Anybody been up to the weeb near Taggart recently ? How are the water levels ?


----------



## kochanut (Jan 10, 2010)

heading up there with the gf in a few hours ill take pics and such.


----------



## Grandpa D (Sep 7, 2007)

kochanut said:


> heading up there with the gf in a few hours ill take pics and such.


Good to see that you are taking your grandfather with you. -|\O-


----------



## kochanut (Jan 10, 2010)

well we hit it today, and it was fun. snowy and cold but fun... ended the day with a few whities and a few smaller browns, but with the right company it was well worth freezing! the gf nailed her brown on her first cast!


----------



## sinergy (Mar 6, 2008)

Nice thanks for the update looks like you two had a great time. Also looks like there some nice fish in there to be caught. 

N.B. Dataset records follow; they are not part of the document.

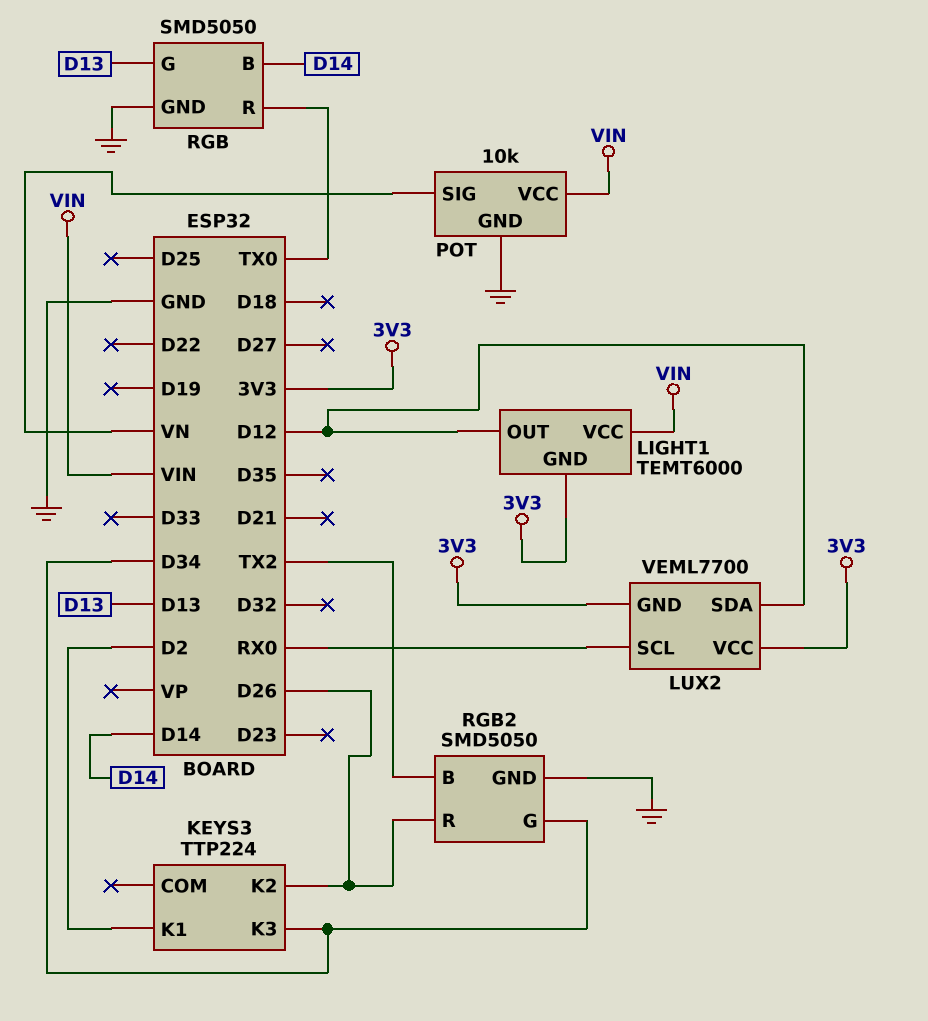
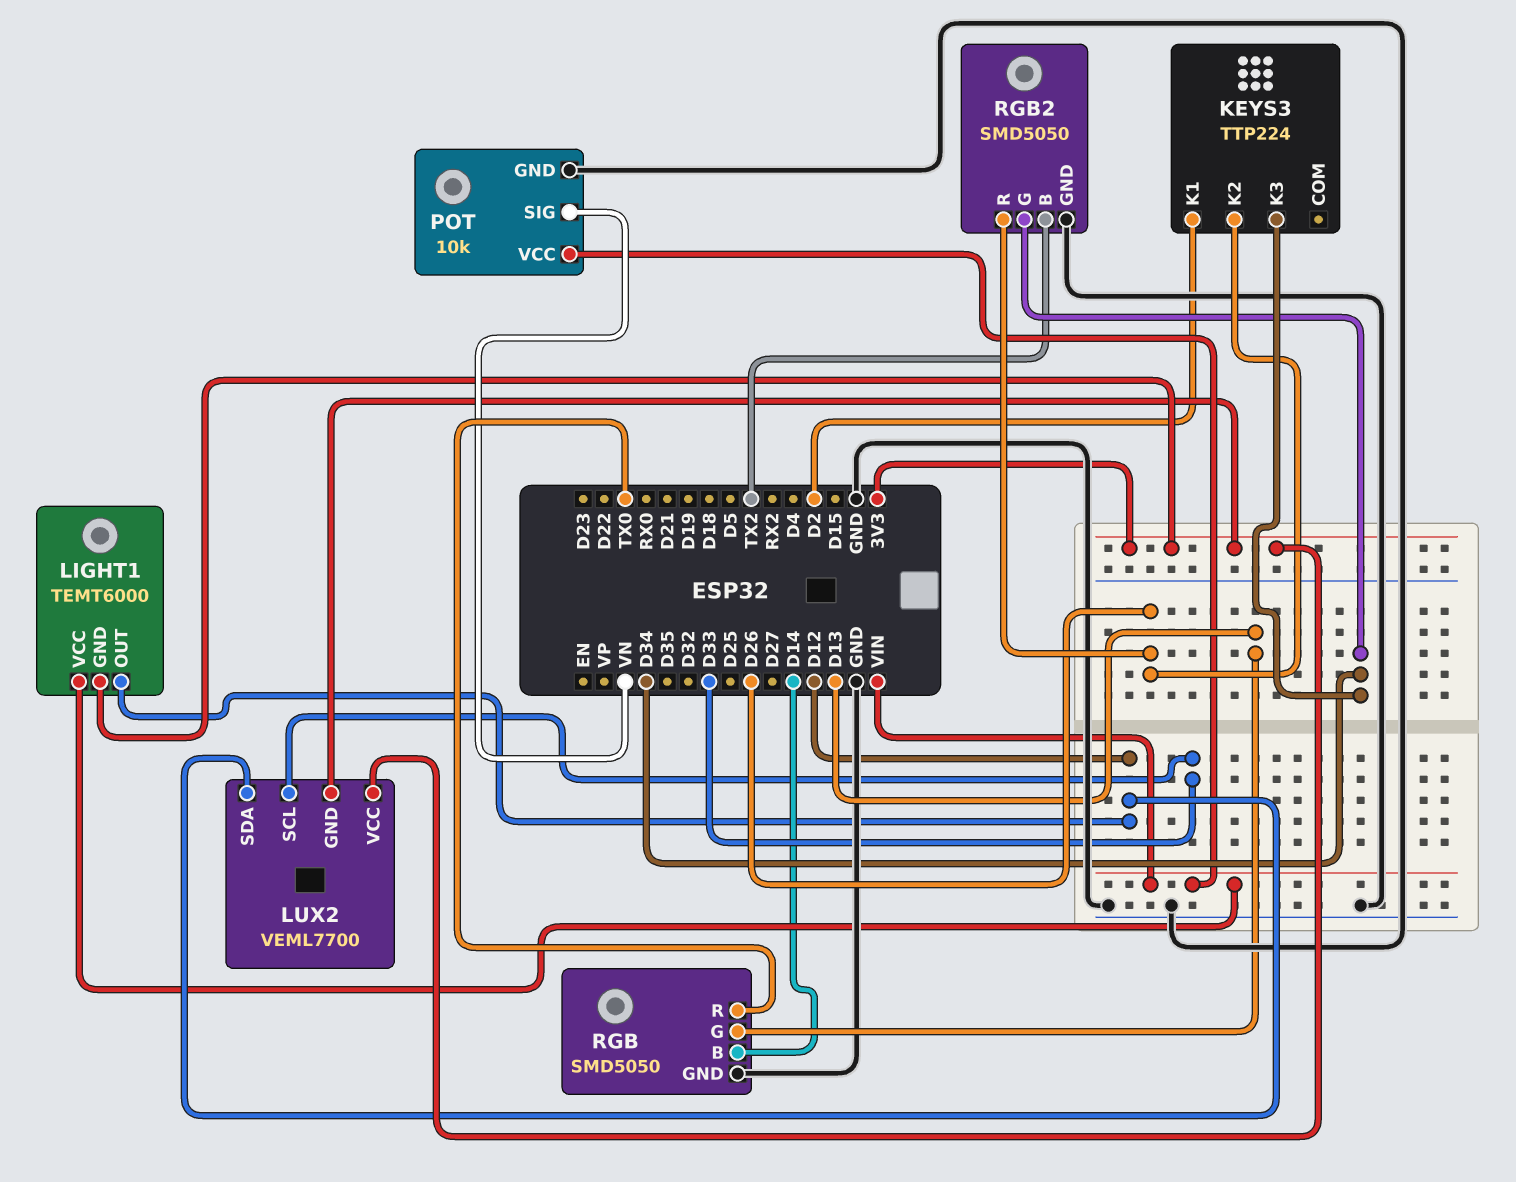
LUX2 pin SCL: RX0 -> D33

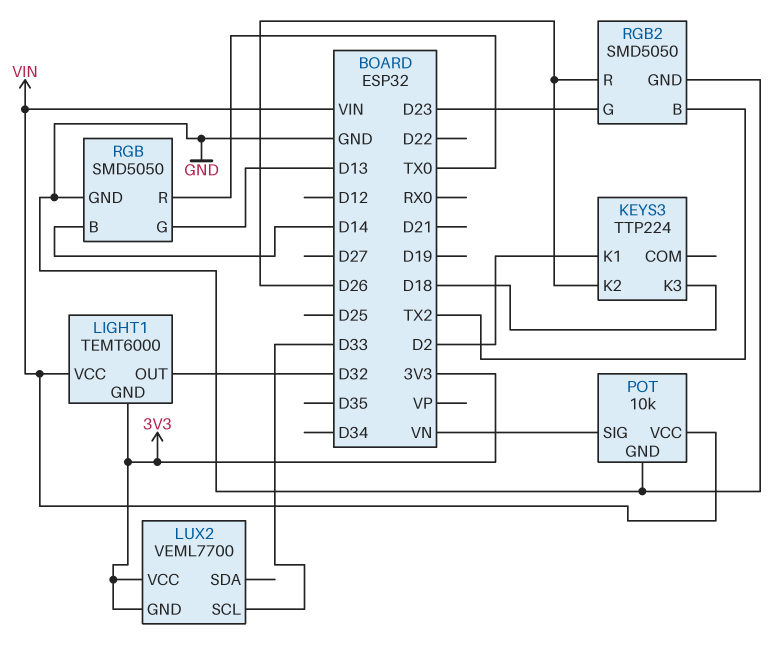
KEYS3 pin K3: D34 -> D18
LIGHT1 pin OUT: D12 -> D32
LUX2 pin SDA: D12 -> none
RGB2 pin G: D34 -> D23

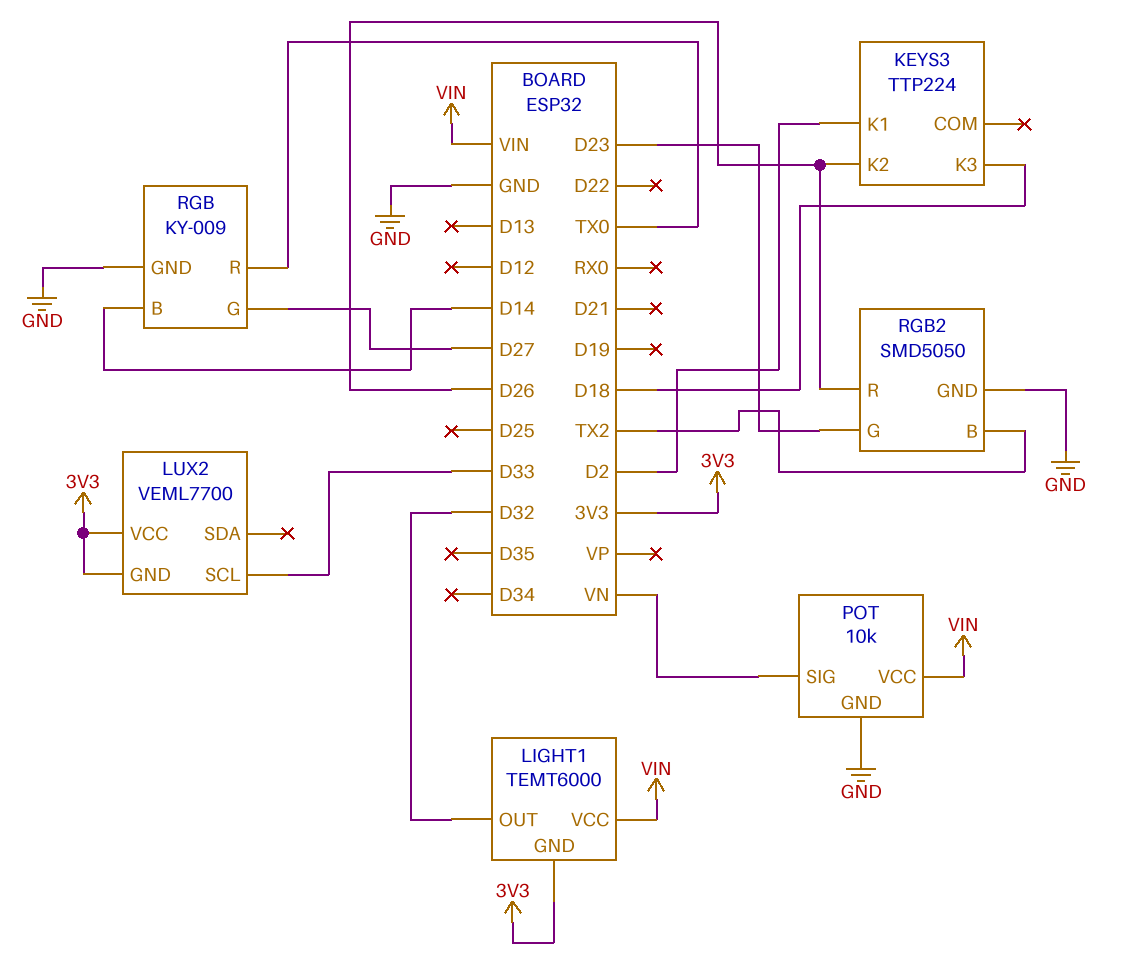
RGB: SMD5050 -> KY-009
RGB pin G: D13 -> D27

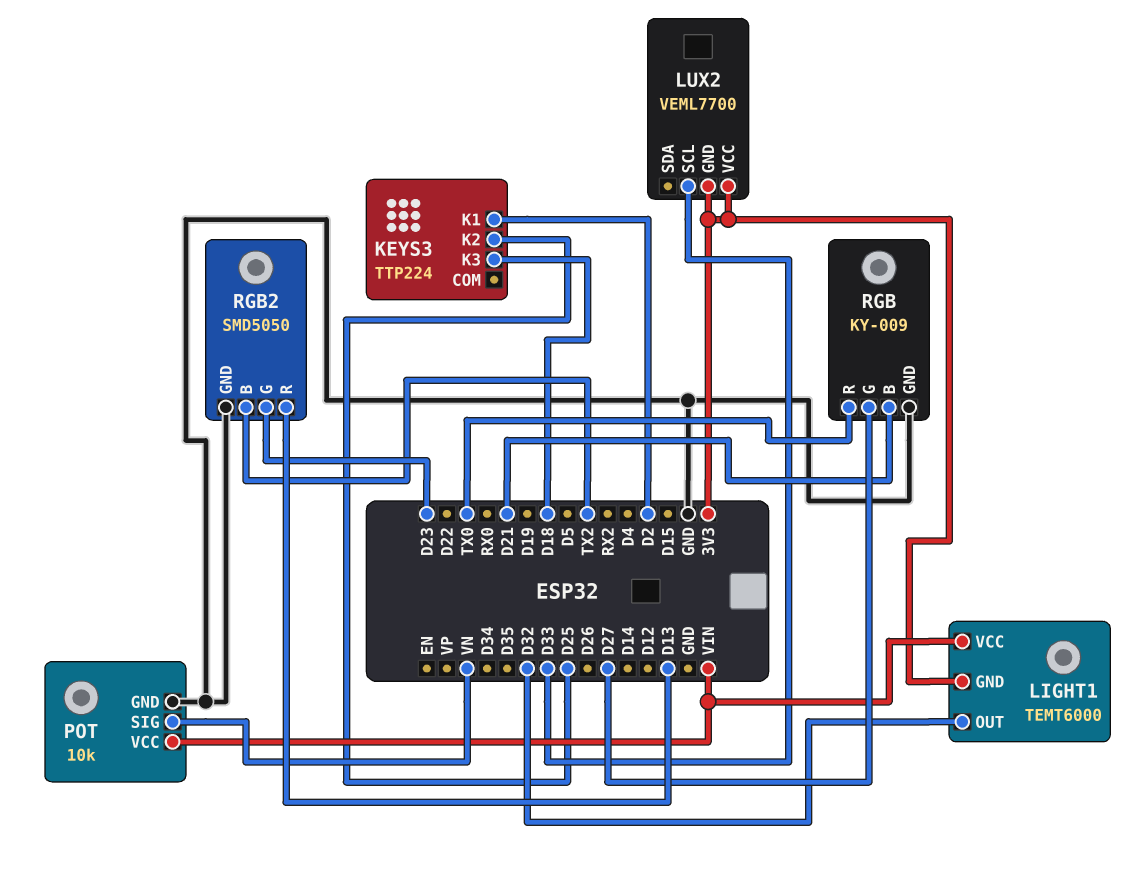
KEYS3 pin K2: D26 -> D25
RGB pin B: D14 -> D21
RGB2 pin R: D26 -> D13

Is that a spinning reel  Say aint so ... :mrgreen: :mrgreen:


----------



## kochanut (Jan 10, 2010)

i havent taught her to FF yet


----------



## sinergy (Mar 6, 2008)

Im just messing with ya 8) 8) to be honest I did quite a bit of bass fishing last year with a spinning outfit was allot of fun.


----------



## kochanut (Jan 10, 2010)

if you look at the pic with the little lady, you will see the taggart exit sign. we are going to start there again saturday and work down stream to the cliff, then back up rthen try some where else, anyone is free to join us, i might even get her started on the fly rod!


----------



## sinergy (Mar 6, 2008)

Great Place to fish every time I get gear up to go something always happens :evil: :evil: :evil:


----------



## ynotkid (Jan 21, 2008)

Growing up in Taggarts I would often fish that hole. It is one of my favorites and down stream is good too. I would get off the school bus, run home and slap on my waders, grab my fly rod and try to fish for a couple hours before it got dark. I have pulled some nice fish out of there. In the summer when the river gets low and it is a sunny day you can see all sorts of fish in there. It used to be better until a semi truck went off the road and ended up in the river. Most of the fish died and it has slowly gotten better over the years. Thanks for the pics!


----------



## zekefetch (Jan 28, 2010)

What kind of fly is everyone using


----------



## Tony (Dec 28, 2007)

trial and error my man. get out there and find out what works for yourself. everyone has a favorite, and most arent willing to share. Generally, pheasant tails, prince nymphs, zebra midges, scuds, hares ears, brassies, and maybe some griffiths gnats are a good choice to go to in the winter. You can go balls to the wall, and fish a huge one, or go smaller. Lately, and especially in the winter, smaller is better. most people cannot fish small flies effectively, and so the trout feel more secure eating smaller items. grab a handful of flies, and do some experimentation. just remember, if you arent bumping the bottom from time to time, you arent going to catch fish nymphing. don't forget to rip a streamer through the good runs. there are quite a few tiger trout through croydon and taggart, and they are very aggressive.


----------



## sinergy (Mar 6, 2008)

Try a zoo cougar or a sex dungeon 8)


----------



## ynotkid (Jan 21, 2008)

There are Tiger trout in the weber huh? Never caught one.


----------



## sinergy (Mar 6, 2008)

Yes, there is Tiger Trout in the weber Ive caught a few.


----------